Others, such as Mariel Alvarez, lack health insurance because of citizenship restrictions. She lives with her parents and sisters in Los Angeles County’s San Fernando Valley. Alvarez lost her sales job and her employer-sponsored health insurance when the pandemic hit in March, she said. Then she got sick.
Eventually, her whole family was ill. Alvarez had to pay out-of-pocket to go to a CVS clinic near her home. But after a couple of $50 visits, it got too expensive.
“I just couldn’t afford to continue to go to the doctor,” she said. She suspected it was COVID-19 but was unable to get tested.

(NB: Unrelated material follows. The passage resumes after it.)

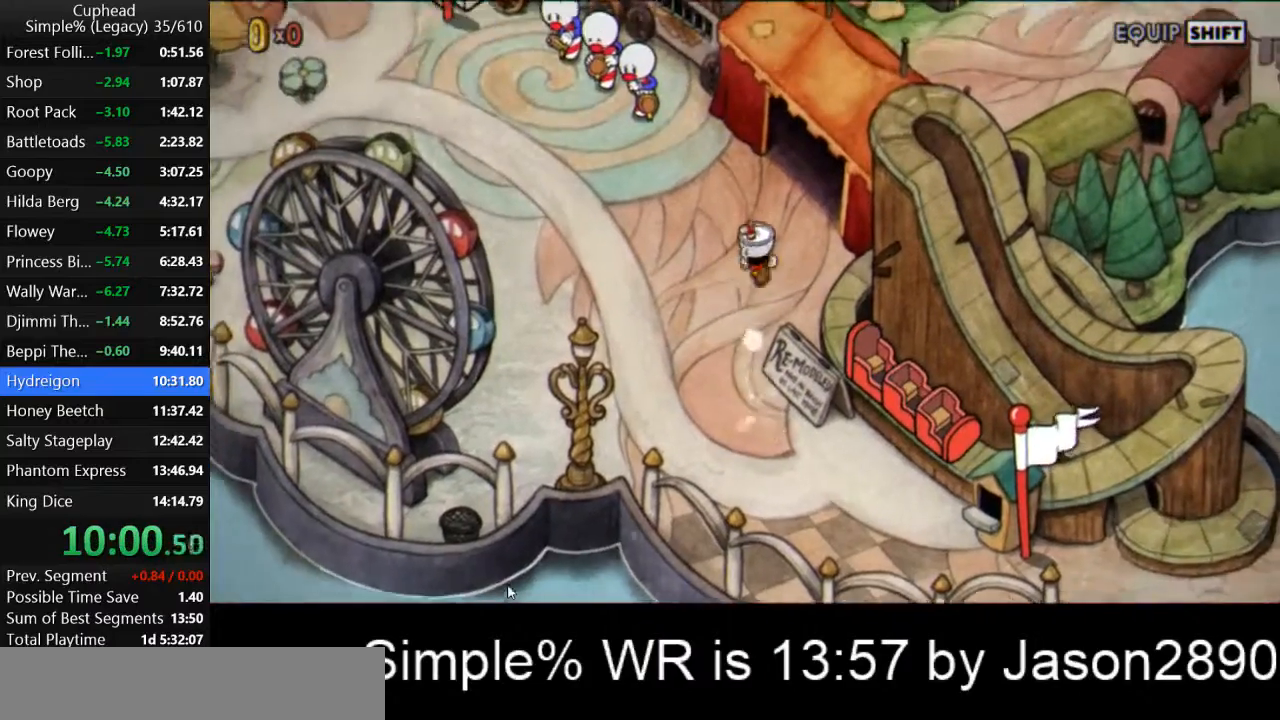
{"keys": ["d", "w"], "events": []}
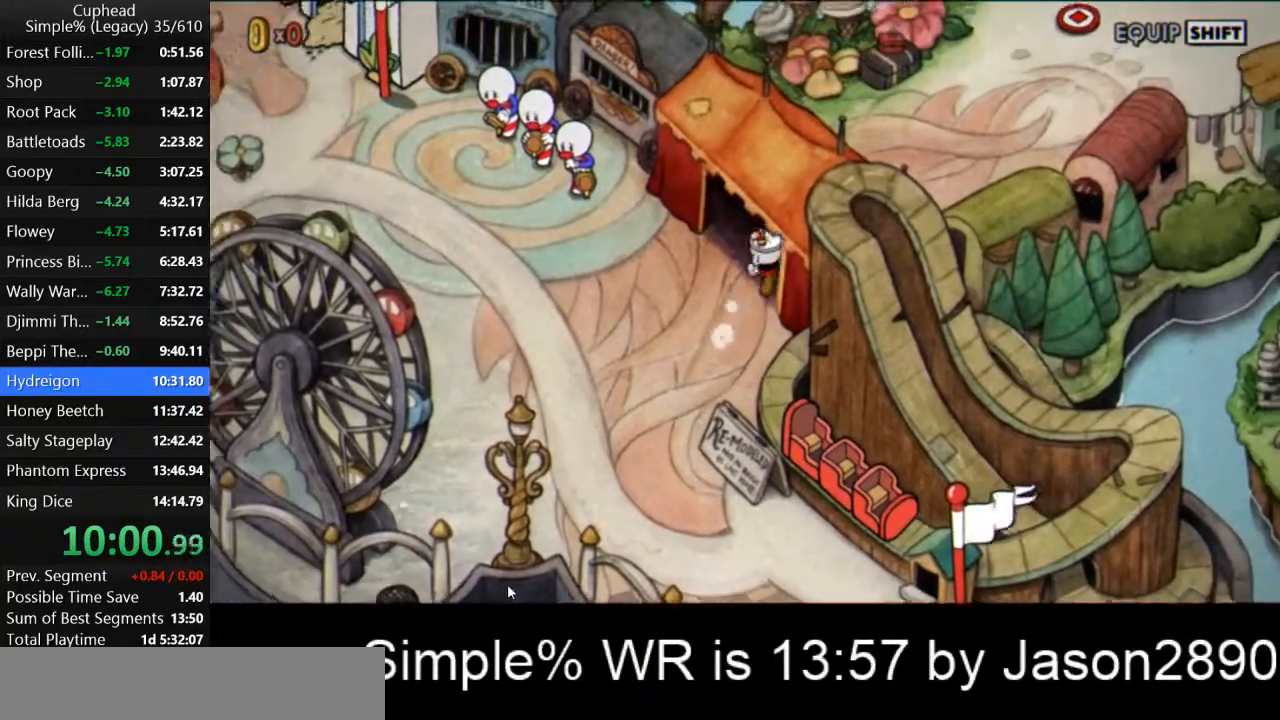
{"keys": ["d", "w"], "events": []}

Now that she’s recovered, getting a job with health insurance is crucial because she doesn’t qualify for any state or federal support. Alvarez is undocumented and was brought to the U.S. by her parents as a child from Bolivia. She’s one of roughly 640,000 immigrants who has a permit allowing her to work and defer deportation under the Deferred Action for Childhood Arrivals program, or DACA.
“I don’t want to jeopardize that,” Alvarez said. “You’re not supposed to use any of the government assistance when you’re on that. You’re only supposed to work, and that’s it.”
The pandemic has created a big need for one job: contact tracers. So Alvarez completed a free certificate online in the hope it will give her an edge. She’s going through the application process; if she gets hired, she hopes to have benefits again.
In the meantime, she’ll do her best not to get sick.
Jackie Fortiér is a health reporter for KPCC and LAist.com.
This story is part of a partnership that includes KPCC, NPR and KHN.